- [STATED EXERCISE]: Make an exact transcription of the material, leaving out all images.

══════════

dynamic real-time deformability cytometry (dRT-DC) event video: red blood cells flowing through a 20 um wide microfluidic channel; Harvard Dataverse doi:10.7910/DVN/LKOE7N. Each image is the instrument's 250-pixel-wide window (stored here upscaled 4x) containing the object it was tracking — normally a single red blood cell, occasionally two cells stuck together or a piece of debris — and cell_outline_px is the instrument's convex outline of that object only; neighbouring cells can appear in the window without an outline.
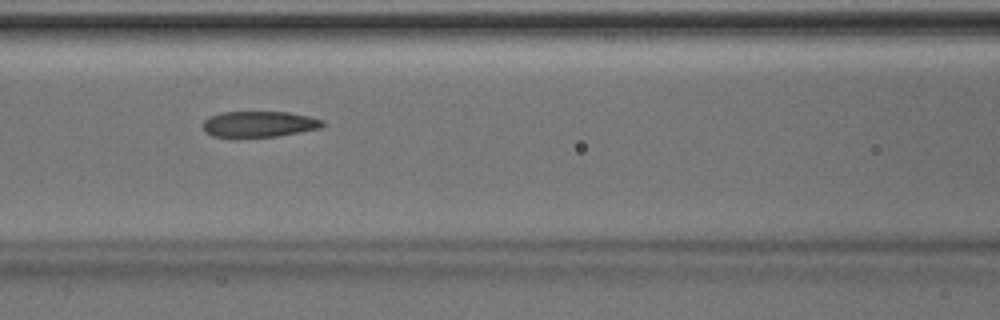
{"species": "Egyptian fruit bat (a non-hibernating species)", "species_latin": "Rousettus aegyptiacus", "temperature_condition": "room temperature", "stored_images_in_passage": 7, "camera_frame_rate_fps": 3000, "um_per_image_px": 0.085, "animal": {"sex": "male"}, "frame": {"image": 1, "passage_image": 6, "time_ms": 1.667, "image_size_px": [1000, 320], "cell_outline_px": [[324, 124], [320, 128], [276, 136], [236, 140], [232, 140], [212, 136], [204, 132], [204, 120], [208, 116], [220, 112], [288, 112], [308, 116], [324, 120]], "centroid_in_image_um": [21.92, 10.59], "position_along_channel_um": 144.7, "area_um2": 18.79}}
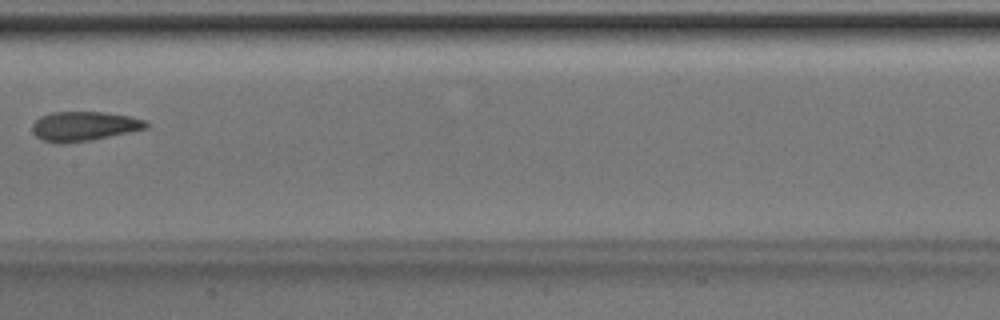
{"frame": {"image": 2, "passage_image": 7, "time_ms": 2.0, "image_size_px": [1000, 320], "cell_outline_px": [[148, 128], [132, 132], [92, 140], [60, 144], [44, 140], [36, 136], [32, 132], [32, 124], [40, 116], [52, 112], [104, 112], [128, 116], [148, 120]], "centroid_in_image_um": [7.16, 10.73], "position_along_channel_um": 200.2, "area_um2": 19.71}}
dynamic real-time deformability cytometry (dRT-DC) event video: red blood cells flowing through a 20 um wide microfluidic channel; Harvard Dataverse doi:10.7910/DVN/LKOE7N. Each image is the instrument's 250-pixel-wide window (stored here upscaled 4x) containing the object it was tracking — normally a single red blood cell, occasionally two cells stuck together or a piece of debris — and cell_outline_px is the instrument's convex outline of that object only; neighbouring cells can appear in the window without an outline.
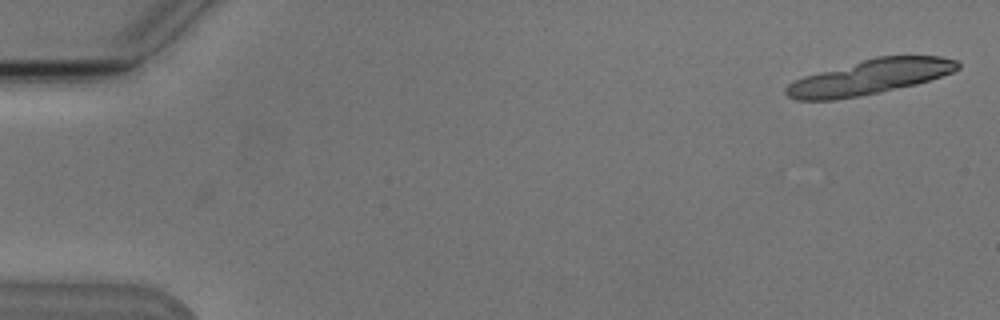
{"species": "Egyptian fruit bat (a non-hibernating species)", "species_latin": "Rousettus aegyptiacus", "temperature_condition": "cold", "stored_images_in_passage": 3, "camera_frame_rate_fps": 3000, "um_per_image_px": 0.085, "animal": {"sex": "male"}, "frame": {"image": 1, "passage_image": 3, "time_ms": 2.0, "image_size_px": [1000, 320], "cell_outline_px": [[960, 68], [952, 72], [916, 84], [880, 92], [860, 96], [832, 100], [796, 100], [788, 96], [784, 92], [784, 88], [788, 84], [804, 76], [876, 56], [940, 56], [956, 60], [960, 64]], "centroid_in_image_um": [73.92, 6.55], "position_along_channel_um": 11.1, "area_um2": 34.56}}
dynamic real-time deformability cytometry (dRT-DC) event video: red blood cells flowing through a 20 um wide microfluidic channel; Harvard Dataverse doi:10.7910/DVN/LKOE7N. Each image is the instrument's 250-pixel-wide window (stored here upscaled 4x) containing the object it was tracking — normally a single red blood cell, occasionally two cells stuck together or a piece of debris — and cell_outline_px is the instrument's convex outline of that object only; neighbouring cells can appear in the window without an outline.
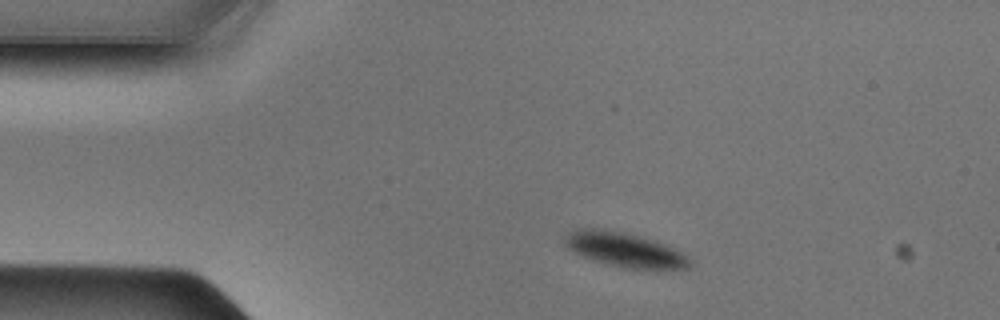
{"species": "Egyptian fruit bat (a non-hibernating species)", "species_latin": "Rousettus aegyptiacus", "temperature_condition": "cold", "stored_images_in_passage": 10, "camera_frame_rate_fps": 3000, "um_per_image_px": 0.085, "animal": {"sex": "male"}, "frame": {"image": 1, "passage_image": 1, "time_ms": 0.0, "image_size_px": [1000, 320], "cell_outline_px": [[692, 268], [668, 272], [656, 272], [624, 268], [592, 260], [568, 248], [564, 240], [564, 236], [576, 228], [596, 228], [620, 232], [652, 240], [664, 244], [688, 256], [692, 260]], "centroid_in_image_um": [53.22, 21.3], "position_along_channel_um": 31.8, "area_um2": 25.66}}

══════════

- [SOLUTION TO THE PROBLEM]:
dynamic real-time deformability cytometry (dRT-DC) event video: red blood cells flowing through a 20 um wide microfluidic channel; Harvard Dataverse doi:10.7910/DVN/LKOE7N. Each image is the instrument's 250-pixel-wide window (stored here upscaled 4x) containing the object it was tracking — normally a single red blood cell, occasionally two cells stuck together or a piece of debris — and cell_outline_px is the instrument's convex outline of that object only; neighbouring cells can appear in the window without an outline.
{"species": "Egyptian fruit bat (a non-hibernating species)", "species_latin": "Rousettus aegyptiacus", "temperature_condition": "room temperature", "stored_images_in_passage": 7, "camera_frame_rate_fps": 3000, "um_per_image_px": 0.085, "animal": {"sex": "male"}, "frame": {"image": 1, "passage_image": 6, "time_ms": 1.667, "image_size_px": [1000, 320], "cell_outline_px": [[324, 124], [320, 128], [276, 136], [236, 140], [232, 140], [212, 136], [204, 132], [204, 120], [208, 116], [220, 112], [288, 112], [308, 116], [324, 120]], "centroid_in_image_um": [21.92, 10.59], "position_along_channel_um": 144.7, "area_um2": 18.79}}
{"frame": {"image": 2, "passage_image": 7, "time_ms": 2.0, "image_size_px": [1000, 320], "cell_outline_px": [[148, 128], [132, 132], [92, 140], [60, 144], [44, 140], [36, 136], [32, 132], [32, 124], [40, 116], [52, 112], [104, 112], [128, 116], [148, 120]], "centroid_in_image_um": [7.16, 10.73], "position_along_channel_um": 200.2, "area_um2": 19.71}}
dynamic real-time deformability cytometry (dRT-DC) event video: red blood cells flowing through a 20 um wide microfluidic channel; Harvard Dataverse doi:10.7910/DVN/LKOE7N. Each image is the instrument's 250-pixel-wide window (stored here upscaled 4x) containing the object it was tracking — normally a single red blood cell, occasionally two cells stuck together or a piece of debris — and cell_outline_px is the instrument's convex outline of that object only; neighbouring cells can appear in the window without an outline.
{"species": "Egyptian fruit bat (a non-hibernating species)", "species_latin": "Rousettus aegyptiacus", "temperature_condition": "cold", "stored_images_in_passage": 3, "camera_frame_rate_fps": 3000, "um_per_image_px": 0.085, "animal": {"sex": "male"}, "frame": {"image": 1, "passage_image": 3, "time_ms": 2.0, "image_size_px": [1000, 320], "cell_outline_px": [[960, 68], [952, 72], [916, 84], [880, 92], [860, 96], [832, 100], [796, 100], [788, 96], [784, 92], [784, 88], [788, 84], [804, 76], [876, 56], [940, 56], [956, 60], [960, 64]], "centroid_in_image_um": [73.92, 6.55], "position_along_channel_um": 11.1, "area_um2": 34.56}}
dynamic real-time deformability cytometry (dRT-DC) event video: red blood cells flowing through a 20 um wide microfluidic channel; Harvard Dataverse doi:10.7910/DVN/LKOE7N. Each image is the instrument's 250-pixel-wide window (stored here upscaled 4x) containing the object it was tracking — normally a single red blood cell, occasionally two cells stuck together or a piece of debris — and cell_outline_px is the instrument's convex outline of that object only; neighbouring cells can appear in the window without an outline.
{"species": "Egyptian fruit bat (a non-hibernating species)", "species_latin": "Rousettus aegyptiacus", "temperature_condition": "cold", "stored_images_in_passage": 10, "camera_frame_rate_fps": 3000, "um_per_image_px": 0.085, "animal": {"sex": "male"}, "frame": {"image": 1, "passage_image": 1, "time_ms": 0.0, "image_size_px": [1000, 320], "cell_outline_px": [[692, 268], [668, 272], [656, 272], [624, 268], [592, 260], [568, 248], [564, 240], [564, 236], [576, 228], [596, 228], [620, 232], [652, 240], [664, 244], [688, 256], [692, 260]], "centroid_in_image_um": [53.22, 21.3], "position_along_channel_um": 31.8, "area_um2": 25.66}}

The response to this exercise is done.